=== TASK TO COMPLETE ===
Type out the records again, exactly as they are.

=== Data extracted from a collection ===
══════════════════════════════
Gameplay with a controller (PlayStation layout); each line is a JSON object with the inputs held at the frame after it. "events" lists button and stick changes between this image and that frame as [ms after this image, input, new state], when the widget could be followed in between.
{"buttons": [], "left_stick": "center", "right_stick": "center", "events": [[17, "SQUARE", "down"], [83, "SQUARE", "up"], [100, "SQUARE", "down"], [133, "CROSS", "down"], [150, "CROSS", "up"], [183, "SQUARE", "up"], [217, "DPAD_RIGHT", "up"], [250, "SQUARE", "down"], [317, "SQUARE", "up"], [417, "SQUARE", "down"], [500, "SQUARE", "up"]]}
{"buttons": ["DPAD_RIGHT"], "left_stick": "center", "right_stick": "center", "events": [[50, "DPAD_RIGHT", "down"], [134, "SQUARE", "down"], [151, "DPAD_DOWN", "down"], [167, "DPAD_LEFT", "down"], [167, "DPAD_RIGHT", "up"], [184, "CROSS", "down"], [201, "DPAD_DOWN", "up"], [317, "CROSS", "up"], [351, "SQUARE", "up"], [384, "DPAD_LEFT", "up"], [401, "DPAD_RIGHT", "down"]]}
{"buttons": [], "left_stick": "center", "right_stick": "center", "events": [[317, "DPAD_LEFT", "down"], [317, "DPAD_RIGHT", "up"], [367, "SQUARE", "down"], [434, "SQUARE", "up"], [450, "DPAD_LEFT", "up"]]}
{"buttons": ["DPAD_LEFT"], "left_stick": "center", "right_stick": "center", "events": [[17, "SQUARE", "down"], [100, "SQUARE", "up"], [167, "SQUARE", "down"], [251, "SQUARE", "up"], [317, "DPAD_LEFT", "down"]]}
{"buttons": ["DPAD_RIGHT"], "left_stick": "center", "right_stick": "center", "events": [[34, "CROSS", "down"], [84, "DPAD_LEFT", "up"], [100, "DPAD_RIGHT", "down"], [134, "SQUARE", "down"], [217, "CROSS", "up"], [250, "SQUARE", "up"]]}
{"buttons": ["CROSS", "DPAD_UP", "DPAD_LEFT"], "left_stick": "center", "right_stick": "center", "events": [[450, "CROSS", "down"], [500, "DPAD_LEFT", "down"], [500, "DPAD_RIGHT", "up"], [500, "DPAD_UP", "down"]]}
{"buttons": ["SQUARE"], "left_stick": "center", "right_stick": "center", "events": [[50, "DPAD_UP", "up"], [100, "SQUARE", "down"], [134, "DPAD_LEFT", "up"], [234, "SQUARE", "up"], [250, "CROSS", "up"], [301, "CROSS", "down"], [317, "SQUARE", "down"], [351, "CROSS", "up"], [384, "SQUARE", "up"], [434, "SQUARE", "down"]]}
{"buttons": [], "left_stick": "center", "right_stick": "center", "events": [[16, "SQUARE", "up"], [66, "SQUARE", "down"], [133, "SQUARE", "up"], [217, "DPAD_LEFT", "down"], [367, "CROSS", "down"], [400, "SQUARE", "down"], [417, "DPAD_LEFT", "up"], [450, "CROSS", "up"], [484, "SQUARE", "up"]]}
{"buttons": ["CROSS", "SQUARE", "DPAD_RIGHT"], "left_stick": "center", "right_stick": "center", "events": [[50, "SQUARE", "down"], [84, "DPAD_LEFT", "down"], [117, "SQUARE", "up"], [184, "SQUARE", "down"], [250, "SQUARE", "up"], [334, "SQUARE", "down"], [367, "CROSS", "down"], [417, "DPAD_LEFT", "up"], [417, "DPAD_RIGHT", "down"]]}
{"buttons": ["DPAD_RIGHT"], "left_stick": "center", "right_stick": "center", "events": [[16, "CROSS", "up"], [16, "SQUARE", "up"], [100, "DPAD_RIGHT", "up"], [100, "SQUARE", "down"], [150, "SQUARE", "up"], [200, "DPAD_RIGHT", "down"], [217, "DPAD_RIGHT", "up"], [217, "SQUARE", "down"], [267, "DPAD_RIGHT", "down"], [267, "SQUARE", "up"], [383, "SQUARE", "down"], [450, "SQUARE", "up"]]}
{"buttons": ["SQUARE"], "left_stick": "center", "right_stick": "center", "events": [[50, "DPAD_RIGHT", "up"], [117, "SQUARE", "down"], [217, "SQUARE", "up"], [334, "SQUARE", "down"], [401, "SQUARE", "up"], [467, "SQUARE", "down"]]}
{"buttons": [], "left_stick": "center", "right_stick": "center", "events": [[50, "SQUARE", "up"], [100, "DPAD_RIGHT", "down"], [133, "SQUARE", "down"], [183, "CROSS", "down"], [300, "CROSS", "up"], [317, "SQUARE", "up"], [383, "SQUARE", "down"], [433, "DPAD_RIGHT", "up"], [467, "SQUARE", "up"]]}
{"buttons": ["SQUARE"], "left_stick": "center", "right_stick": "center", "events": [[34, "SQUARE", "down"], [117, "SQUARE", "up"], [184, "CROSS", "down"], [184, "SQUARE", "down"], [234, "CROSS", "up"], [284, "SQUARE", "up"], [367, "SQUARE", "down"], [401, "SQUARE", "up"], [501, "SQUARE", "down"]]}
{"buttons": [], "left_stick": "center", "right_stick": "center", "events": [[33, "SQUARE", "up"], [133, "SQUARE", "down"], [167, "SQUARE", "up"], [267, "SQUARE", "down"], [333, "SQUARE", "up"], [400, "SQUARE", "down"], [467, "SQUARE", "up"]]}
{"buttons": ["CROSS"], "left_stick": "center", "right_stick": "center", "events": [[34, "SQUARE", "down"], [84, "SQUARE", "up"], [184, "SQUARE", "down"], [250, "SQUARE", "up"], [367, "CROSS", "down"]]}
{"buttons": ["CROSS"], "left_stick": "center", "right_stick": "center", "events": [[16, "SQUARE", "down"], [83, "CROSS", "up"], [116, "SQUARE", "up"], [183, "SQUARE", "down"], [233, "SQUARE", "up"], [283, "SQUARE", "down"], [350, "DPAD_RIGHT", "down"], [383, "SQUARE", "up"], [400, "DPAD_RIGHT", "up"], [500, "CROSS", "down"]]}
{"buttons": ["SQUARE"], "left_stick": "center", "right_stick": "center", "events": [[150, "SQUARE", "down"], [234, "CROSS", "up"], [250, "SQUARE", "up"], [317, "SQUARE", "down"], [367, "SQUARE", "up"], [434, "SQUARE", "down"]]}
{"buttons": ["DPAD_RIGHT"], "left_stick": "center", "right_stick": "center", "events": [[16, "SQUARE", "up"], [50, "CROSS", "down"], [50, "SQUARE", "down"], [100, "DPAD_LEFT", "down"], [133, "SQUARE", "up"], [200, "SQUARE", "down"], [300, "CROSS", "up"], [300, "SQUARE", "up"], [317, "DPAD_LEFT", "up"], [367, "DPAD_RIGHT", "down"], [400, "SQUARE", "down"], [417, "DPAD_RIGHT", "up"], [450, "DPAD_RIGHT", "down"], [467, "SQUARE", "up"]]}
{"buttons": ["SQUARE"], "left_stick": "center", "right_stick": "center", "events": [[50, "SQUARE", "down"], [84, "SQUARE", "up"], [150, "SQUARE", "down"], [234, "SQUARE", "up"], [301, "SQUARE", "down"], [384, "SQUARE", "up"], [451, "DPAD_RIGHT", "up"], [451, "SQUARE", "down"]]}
══════════════════════════════
=== PROBLEM SOLUTION ===
Gameplay with a controller (PlayStation layout); each line is a JSON object with the inputs held at the frame after it. "events" lists button and stick changes between this image and that frame as [ms after this image, input, new state], when the widget could be followed in between.
{"buttons": [], "left_stick": "center", "right_stick": "center", "events": [[17, "SQUARE", "down"], [83, "SQUARE", "up"], [100, "SQUARE", "down"], [133, "CROSS", "down"], [150, "CROSS", "up"], [183, "SQUARE", "up"], [217, "DPAD_RIGHT", "up"], [250, "SQUARE", "down"], [317, "SQUARE", "up"], [417, "SQUARE", "down"], [500, "SQUARE", "up"]]}
{"buttons": ["DPAD_RIGHT"], "left_stick": "center", "right_stick": "center", "events": [[50, "DPAD_RIGHT", "down"], [134, "SQUARE", "down"], [151, "DPAD_DOWN", "down"], [167, "DPAD_LEFT", "down"], [167, "DPAD_RIGHT", "up"], [184, "CROSS", "down"], [201, "DPAD_DOWN", "up"], [317, "CROSS", "up"], [351, "SQUARE", "up"], [384, "DPAD_LEFT", "up"], [401, "DPAD_RIGHT", "down"]]}
{"buttons": [], "left_stick": "center", "right_stick": "center", "events": [[317, "DPAD_LEFT", "down"], [317, "DPAD_RIGHT", "up"], [367, "SQUARE", "down"], [434, "SQUARE", "up"], [450, "DPAD_LEFT", "up"]]}
{"buttons": ["DPAD_LEFT"], "left_stick": "center", "right_stick": "center", "events": [[17, "SQUARE", "down"], [100, "SQUARE", "up"], [167, "SQUARE", "down"], [251, "SQUARE", "up"], [317, "DPAD_LEFT", "down"]]}
{"buttons": ["DPAD_RIGHT"], "left_stick": "center", "right_stick": "center", "events": [[34, "CROSS", "down"], [84, "DPAD_LEFT", "up"], [100, "DPAD_RIGHT", "down"], [134, "SQUARE", "down"], [217, "CROSS", "up"], [250, "SQUARE", "up"]]}
{"buttons": ["CROSS", "DPAD_UP", "DPAD_LEFT"], "left_stick": "center", "right_stick": "center", "events": [[450, "CROSS", "down"], [500, "DPAD_LEFT", "down"], [500, "DPAD_RIGHT", "up"], [500, "DPAD_UP", "down"]]}
{"buttons": ["SQUARE"], "left_stick": "center", "right_stick": "center", "events": [[50, "DPAD_UP", "up"], [100, "SQUARE", "down"], [134, "DPAD_LEFT", "up"], [234, "SQUARE", "up"], [250, "CROSS", "up"], [301, "CROSS", "down"], [317, "SQUARE", "down"], [351, "CROSS", "up"], [384, "SQUARE", "up"], [434, "SQUARE", "down"]]}
{"buttons": [], "left_stick": "center", "right_stick": "center", "events": [[16, "SQUARE", "up"], [66, "SQUARE", "down"], [133, "SQUARE", "up"], [217, "DPAD_LEFT", "down"], [367, "CROSS", "down"], [400, "SQUARE", "down"], [417, "DPAD_LEFT", "up"], [450, "CROSS", "up"], [484, "SQUARE", "up"]]}
{"buttons": ["CROSS", "SQUARE", "DPAD_RIGHT"], "left_stick": "center", "right_stick": "center", "events": [[50, "SQUARE", "down"], [84, "DPAD_LEFT", "down"], [117, "SQUARE", "up"], [184, "SQUARE", "down"], [250, "SQUARE", "up"], [334, "SQUARE", "down"], [367, "CROSS", "down"], [417, "DPAD_LEFT", "up"], [417, "DPAD_RIGHT", "down"]]}
{"buttons": ["DPAD_RIGHT"], "left_stick": "center", "right_stick": "center", "events": [[16, "CROSS", "up"], [16, "SQUARE", "up"], [100, "DPAD_RIGHT", "up"], [100, "SQUARE", "down"], [150, "SQUARE", "up"], [200, "DPAD_RIGHT", "down"], [217, "DPAD_RIGHT", "up"], [217, "SQUARE", "down"], [267, "DPAD_RIGHT", "down"], [267, "SQUARE", "up"], [383, "SQUARE", "down"], [450, "SQUARE", "up"]]}
{"buttons": ["SQUARE"], "left_stick": "center", "right_stick": "center", "events": [[50, "DPAD_RIGHT", "up"], [117, "SQUARE", "down"], [217, "SQUARE", "up"], [334, "SQUARE", "down"], [401, "SQUARE", "up"], [467, "SQUARE", "down"]]}
{"buttons": [], "left_stick": "center", "right_stick": "center", "events": [[50, "SQUARE", "up"], [100, "DPAD_RIGHT", "down"], [133, "SQUARE", "down"], [183, "CROSS", "down"], [300, "CROSS", "up"], [317, "SQUARE", "up"], [383, "SQUARE", "down"], [433, "DPAD_RIGHT", "up"], [467, "SQUARE", "up"]]}
{"buttons": ["SQUARE"], "left_stick": "center", "right_stick": "center", "events": [[34, "SQUARE", "down"], [117, "SQUARE", "up"], [184, "CROSS", "down"], [184, "SQUARE", "down"], [234, "CROSS", "up"], [284, "SQUARE", "up"], [367, "SQUARE", "down"], [401, "SQUARE", "up"], [501, "SQUARE", "down"]]}
{"buttons": [], "left_stick": "center", "right_stick": "center", "events": [[33, "SQUARE", "up"], [133, "SQUARE", "down"], [167, "SQUARE", "up"], [267, "SQUARE", "down"], [333, "SQUARE", "up"], [400, "SQUARE", "down"], [467, "SQUARE", "up"]]}
{"buttons": ["CROSS"], "left_stick": "center", "right_stick": "center", "events": [[34, "SQUARE", "down"], [84, "SQUARE", "up"], [184, "SQUARE", "down"], [250, "SQUARE", "up"], [367, "CROSS", "down"]]}
{"buttons": ["CROSS"], "left_stick": "center", "right_stick": "center", "events": [[16, "SQUARE", "down"], [83, "CROSS", "up"], [116, "SQUARE", "up"], [183, "SQUARE", "down"], [233, "SQUARE", "up"], [283, "SQUARE", "down"], [350, "DPAD_RIGHT", "down"], [383, "SQUARE", "up"], [400, "DPAD_RIGHT", "up"], [500, "CROSS", "down"]]}
{"buttons": ["SQUARE"], "left_stick": "center", "right_stick": "center", "events": [[150, "SQUARE", "down"], [234, "CROSS", "up"], [250, "SQUARE", "up"], [317, "SQUARE", "down"], [367, "SQUARE", "up"], [434, "SQUARE", "down"]]}
{"buttons": ["DPAD_RIGHT"], "left_stick": "center", "right_stick": "center", "events": [[16, "SQUARE", "up"], [50, "CROSS", "down"], [50, "SQUARE", "down"], [100, "DPAD_LEFT", "down"], [133, "SQUARE", "up"], [200, "SQUARE", "down"], [300, "CROSS", "up"], [300, "SQUARE", "up"], [317, "DPAD_LEFT", "up"], [367, "DPAD_RIGHT", "down"], [400, "SQUARE", "down"], [417, "DPAD_RIGHT", "up"], [450, "DPAD_RIGHT", "down"], [467, "SQUARE", "up"]]}
{"buttons": ["SQUARE"], "left_stick": "center", "right_stick": "center", "events": [[50, "SQUARE", "down"], [84, "SQUARE", "up"], [150, "SQUARE", "down"], [234, "SQUARE", "up"], [301, "SQUARE", "down"], [384, "SQUARE", "up"], [451, "DPAD_RIGHT", "up"], [451, "SQUARE", "down"]]}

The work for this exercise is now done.